- _WORK REQUEST_
Of all the lines in these entries, count those that contain "Status" and give only the total.

-- LISTED RECORDS follows --

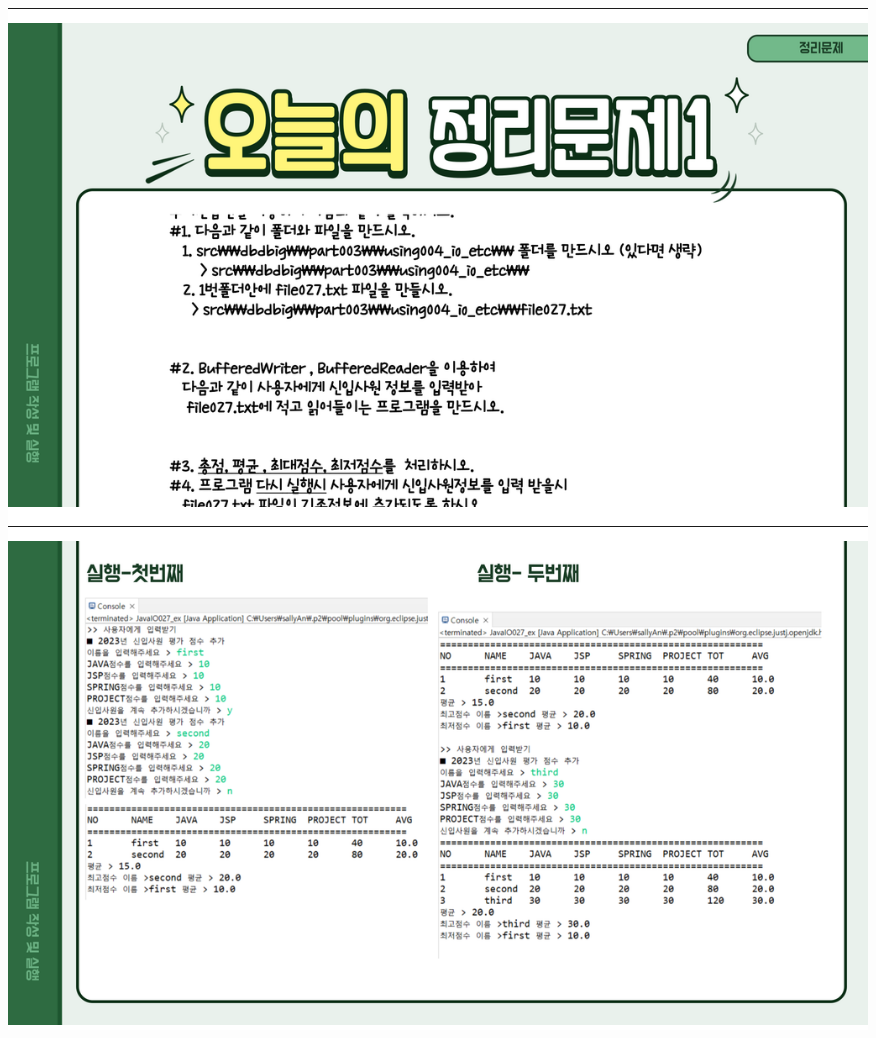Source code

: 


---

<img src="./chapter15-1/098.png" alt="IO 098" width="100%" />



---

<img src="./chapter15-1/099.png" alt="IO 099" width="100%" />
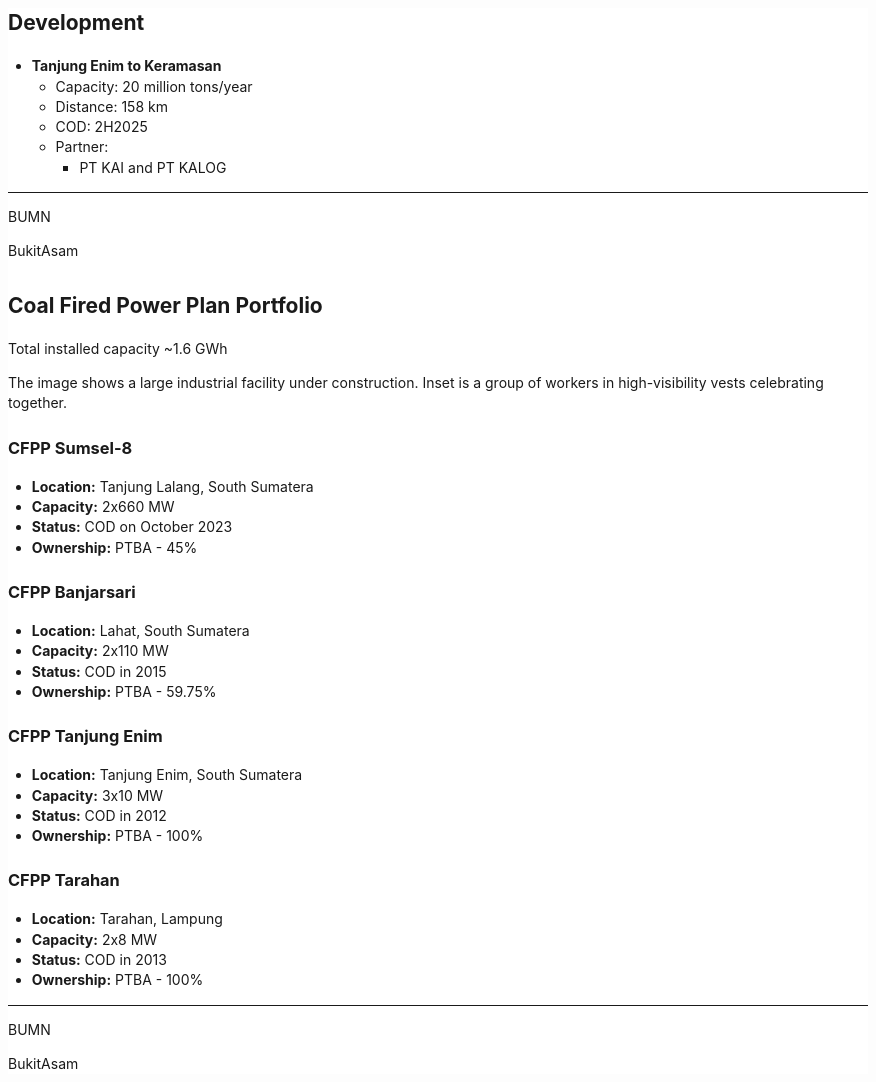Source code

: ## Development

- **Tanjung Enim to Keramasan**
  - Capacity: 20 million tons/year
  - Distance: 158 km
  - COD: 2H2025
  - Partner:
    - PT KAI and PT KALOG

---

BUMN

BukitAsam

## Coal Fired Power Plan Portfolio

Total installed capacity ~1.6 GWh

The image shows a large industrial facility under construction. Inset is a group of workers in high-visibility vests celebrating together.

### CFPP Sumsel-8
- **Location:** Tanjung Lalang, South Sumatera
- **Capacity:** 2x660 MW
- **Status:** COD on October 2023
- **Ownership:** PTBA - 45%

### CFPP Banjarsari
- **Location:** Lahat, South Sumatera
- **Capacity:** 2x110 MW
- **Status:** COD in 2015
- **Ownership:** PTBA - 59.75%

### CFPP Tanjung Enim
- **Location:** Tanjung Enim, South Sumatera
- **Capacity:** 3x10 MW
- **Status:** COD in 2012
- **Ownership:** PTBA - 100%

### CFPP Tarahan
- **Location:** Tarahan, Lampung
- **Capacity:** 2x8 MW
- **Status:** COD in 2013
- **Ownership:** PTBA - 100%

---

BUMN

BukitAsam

-- LISTED RECORDS concluded --

- _SOLUTION FOR THIS EXERCISE_
4